Solo  nel solco di mille battaglie, Giugliano, spoglia latrina, periferia, luogo materno, ombre di anni passati con tanta rabbia in corpo. Solo, oltre questo mistero chiuso in me stesso, simile alla gorgonie, ferita nel bosco simile ad un cane randagio. Parole volgare che volano intorno Villaricca antica Panicocoli, trappola per topi, camposanto d’operai, di idraulici, di infermieri, di giudici e poeti. Politici, criminali, meccanismi collegati ad un unica retorica, ad un unico pensiero che scolora all’alba, rivive nel sole, muore dolcemente nel tramonto. Estate, eterno viaggio, ritorno alle origini, tutto così complicato, così incline ad una cattiva digestione. La dove prese vita ogni cosa, al passo con il tempo trascorso. Abbandonarsi alla brezza del vento marino, miezzo o grano miezzo a sti’ parole storpiate e sincere in fila fore a questa latrina.
VII
Dovrei ridere, ridere a denti stretti in riva al mare mentre remo in un mare di rime, cretine, dolci e persuasive che giocano con mille melodie che passano, in flebili passioni in fiori appassiti fuori al balcone. Questa melodia funesta, intrisa di mistero di oltraggi, coltivando ortaggi e altre fandonie. La sera scende velocemente calando il suo sipario su giorni e gioventù audaci.
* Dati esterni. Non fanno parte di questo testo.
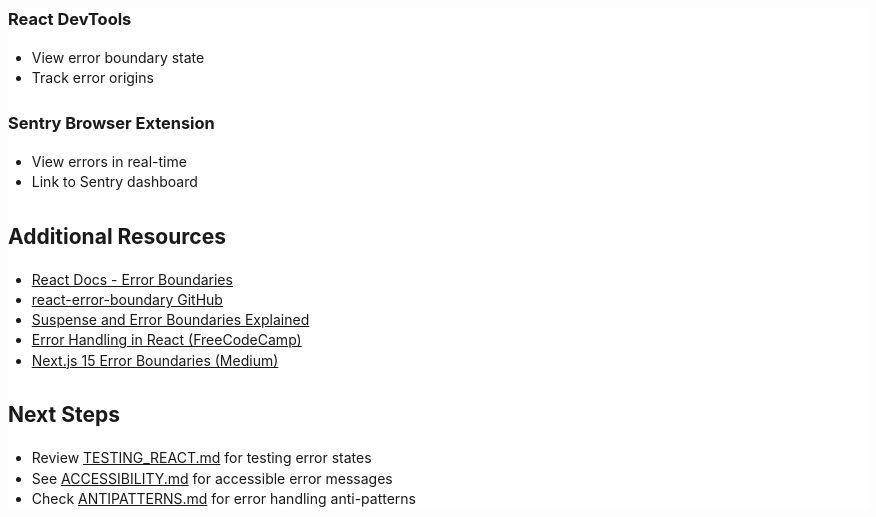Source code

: ### React DevTools
- View error boundary state
- Track error origins

### Sentry Browser Extension
- View errors in real-time
- Link to Sentry dashboard

## Additional Resources

- [React Docs - Error Boundaries](https://react.dev/reference/react/Component#catching-rendering-errors-with-an-error-boundary)
- [react-error-boundary GitHub](https://github.com/bvaughn/react-error-boundary)
- [Suspense and Error Boundaries Explained](https://reetesh.in/blog/suspense-and-error-boundary-in-react-explained)
- [Error Handling in React (FreeCodeCamp)](https://www.freecodecamp.org/news/react-suspense/)
- [Next.js 15 Error Boundaries (Medium)](https://medium.com/@sureshdotariya/leveraging-suspense-and-error-boundaries-in-next-js-034aff10df4f)

## Next Steps

- Review [TESTING_REACT.md](./TESTING_REACT.md) for testing error states
- See [ACCESSIBILITY.md](./ACCESSIBILITY.md) for accessible error messages
- Check [ANTIPATTERNS.md](./ANTIPATTERNS.md) for error handling anti-patterns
In groppa appare trionfante Nettuno, seguito da uno sciame di sirene, urlanti che fanno scappare tutti i bagnanti, così rimango da solo sulla spiaggia ad ammirare questo fragile, tenero, possente tramonto.
Un altro giorno volge alla fine, nero in volto, una mano che tira la corda lasciando scendere dolcemente il pesante telo, debole luce s’infila tra le fessure delle fosche nubi, lievemente scolora, tingendo il mare di fragili colori.
L’oscurità è pronta a scendere a inghiottire in se ogni cosa, lasciando solo nel cielo infinito le stelle luccicanti che a tarda notte indicano ad amanti e marinai la strada per giungere salvi nel regno dei sogni.